Monday, March 5, 2007

What Would Oscar Do?

I believe he would howl with outrage when he saw this cinematic abomination that dares call itself The Importance of Being Earnest. Well, maybe not howl--it's hard to imagine the Oscar stooping to such vulgar histrionics. But certainly he would have raised one eyebrow and then uttered a cutting bon-mot that would have proven once and for all--don't mess with the master.

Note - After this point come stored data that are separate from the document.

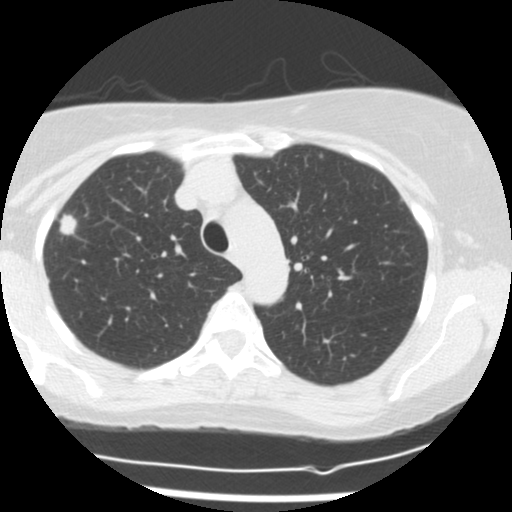
Low-dose screening chest CT, one axial slice. Position 118 of 160 along the scan axis. Reconstruction kernel STANDARD. Lung window (W 1500 / L -600 HU). 2.5 mm slice thickness. 512 × 512 image matrix.
Structures marked on this image (expert manual segmentation):
- lesion 1 (tumor, upper lobe of right lung): bounding box (x1, y1, x2, y2) in pixels: (59, 214, 77, 235)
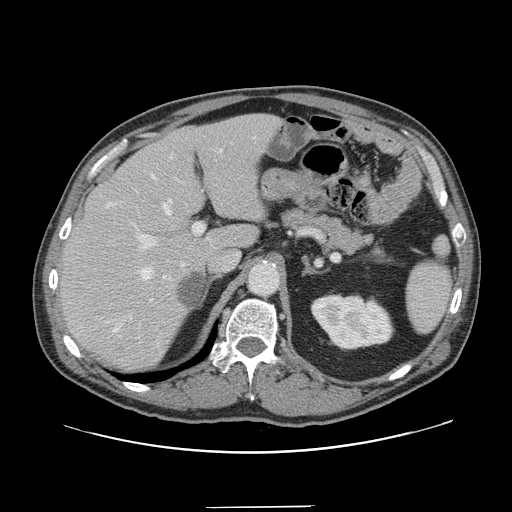
Contrast-enhanced abdominal CT, one axial slice. Slice 96 of 139 in the series (ordered by position). 120 kVp. Intravenous contrast given. Soft-tissue window (W 400 / L 40 HU). 2.5 mm slice thickness. 512 × 512 image matrix, field of view 397 × 397 mm. From the clinical record (not read from this slice): patient: male, age 59 years at operation; diagnosis: colorectal cancer liver metastases, imaged before liver resection; multiple liver metastases: yes; largest metastasis: 3.5 cm; chemotherapy before resection: yes.
Outlined on this slice (outlined manually by an expert reader):
- hepatic veins: bounding box [x1, y1, x2, y2] px = [129, 149, 223, 319]
- liver: [62, 115, 278, 368]
- planned liver remnant (the part of the liver to remain after resection): [62, 115, 270, 368]
- portal vein (with intrahepatic branches): [133, 222, 205, 267]
- liver metastasis: [177, 269, 204, 311]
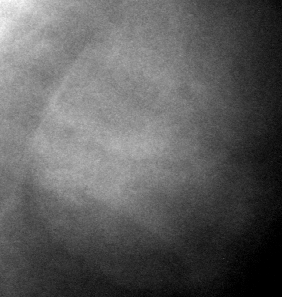
Crop from a digitized film mammogram around one marked abnormality, left breast, MLO view, BI-RADS breast density category 3 (scale 1–4).
Marked abnormality: mass, shape oval, margins circumscribed; BI-RADS assessment category 4; pathology result (as recorded, not read from the image): benign.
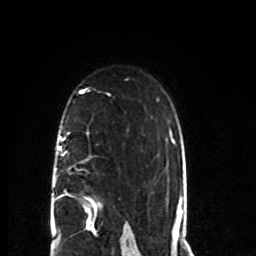
Breast MRI (dynamic contrast-enhanced), one axial slice. Slice 51 of 80 in the series (ordered by position). Cropped to one breast. Dynamic contrast-enhanced series, time point 2 of 8 at this slice position (early post-contrast). 1.5 T. TE 4.2 ms, TR 7 ms. 2 mm slice thickness. 256 × 256 image matrix, field of view 165 × 165 mm. Female patient.
Structures marked on this image (semi-automatic segmentation, software-assisted and operator-edited):
- enhancing-tissue mask used for the functional tumour volume (all voxels passing the contrast-enhancement thresholds inside the analysis volume; usually the tumour): box from (x=55, y=132) to (x=97, y=224) px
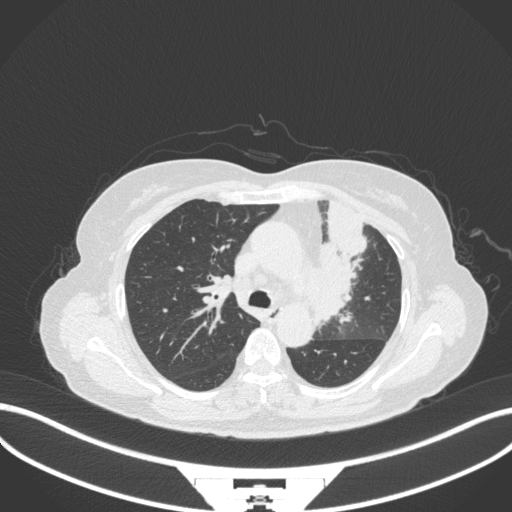
Chest CT, one axial slice; slice 226 of 382 in the series (ordered by position); 120 kVp; lung window (W 1500 / L -600 HU); 1 mm slice thickness; 512 × 512 image matrix, field of view 400 × 400 mm. Female patient, age 64 years. From the clinical record (not read from this slice): clinical TNM (as recorded): T2a N2 M0.
Annotated regions visible in this slice (rectangle marked by the reading radiologist):
- lung tumour (recorded histology: adenocarcinoma): bounding box <298,200,372,322> (left, top, right, bottom; pixels)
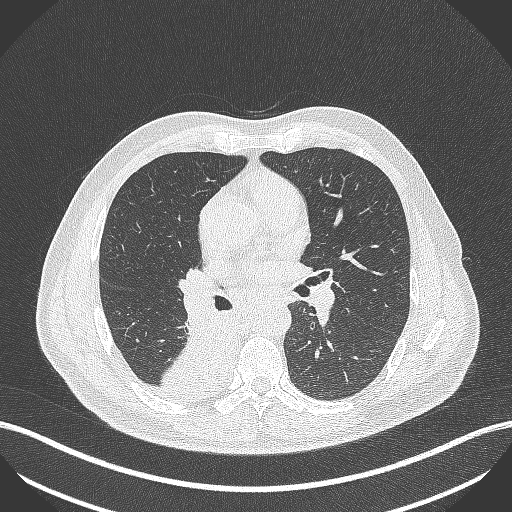
Chest CT, one axial slice. Slice 258 of 451 in the series (ordered by position). Reconstruction kernel B70f. 100 kVp. Lung window (W 1500 / L -600 HU). 1 mm slice thickness. 512 × 512 image matrix. Patient: male, 61 years. From the clinical record (not read from this slice): clinical TNM (as recorded): T1 N0 M0; histopathological grade: G3.
Structures marked on this image (bounding box drawn by a radiologist):
- lung tumour (recorded histology: small cell carcinoma): bounding box [x1, y1, x2, y2] px = [161, 315, 239, 400]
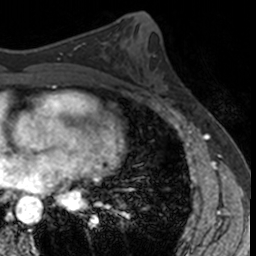
Breast MRI, one axial slice. Position 68 of 160 along the scan axis. Cropped to one breast. Dynamic contrast-enhanced series, time point 2 of 7 at this slice position (early post-contrast). 3 T. TE 1.7 ms, TR 4 ms. 1 mm slice thickness. 256 × 256 image matrix, field of view 171 × 171 mm. Female patient.
Outlined on this slice (semi-automatically segmented with operator editing):
- enhancing-tissue mask used for the functional tumour volume (all voxels passing the contrast-enhancement thresholds inside the analysis volume; usually the tumour): bounding box <143,56,178,105> (left, top, right, bottom; pixels)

But mess with the master, they did and with predicable results. The movie is a complete and utter bomb, which takes a hatchet job to Oscar Wilde's clever dialogue--and let's face it--the play is all about the witty bon mots. Sure, the movie has good costuming and very well done scenery--but all of that merely serves to detract from the elegance of Wilde's acid wit. Innuendo flashbacks and tattoo parlors do not serve to further the ideas of the play at all, for the play is not about reality, it's about artificially. It's a drawing room farce, perhaps the drawing room farce, and removing it from the drawing room was a grave mistake. The play's dialouge was already rarified; cutting and pasting mere served to suck its archness right out of it. I never thought it would be possible for some of Wilde's most exquisite lines to fall flat, but oh they did, oh yes they did.

It is to weep.

The movie's excruciations were not the fault of the actors, troopers all. Rupert Everett made an excellent Algy, Colin Firth was appropriately stodgy at Jack, and Judi Dench as Lady Bracknell--what other modern actress could embody the role with such bombastic dignity? I lay the fault directly at the feet of director Oliver Parker, who not only had the effrontery to butcher Wilde's masterpiece, but also claim screenplay credit. Go back to television acting, Sieur Parker, from whence you came, and leave the direction to those who know how.

"The unspeakable directed by the inedible." The Alta Califa.

"An epigram is like a delicate exotic fruit. Touch it and the bloom is gone." The Angeles Angel.

"After watching this horror, I fear my hair has gone quite gold with grief." Colonel Azul Pescado, Film Critic, The Warlord's Wear Daily.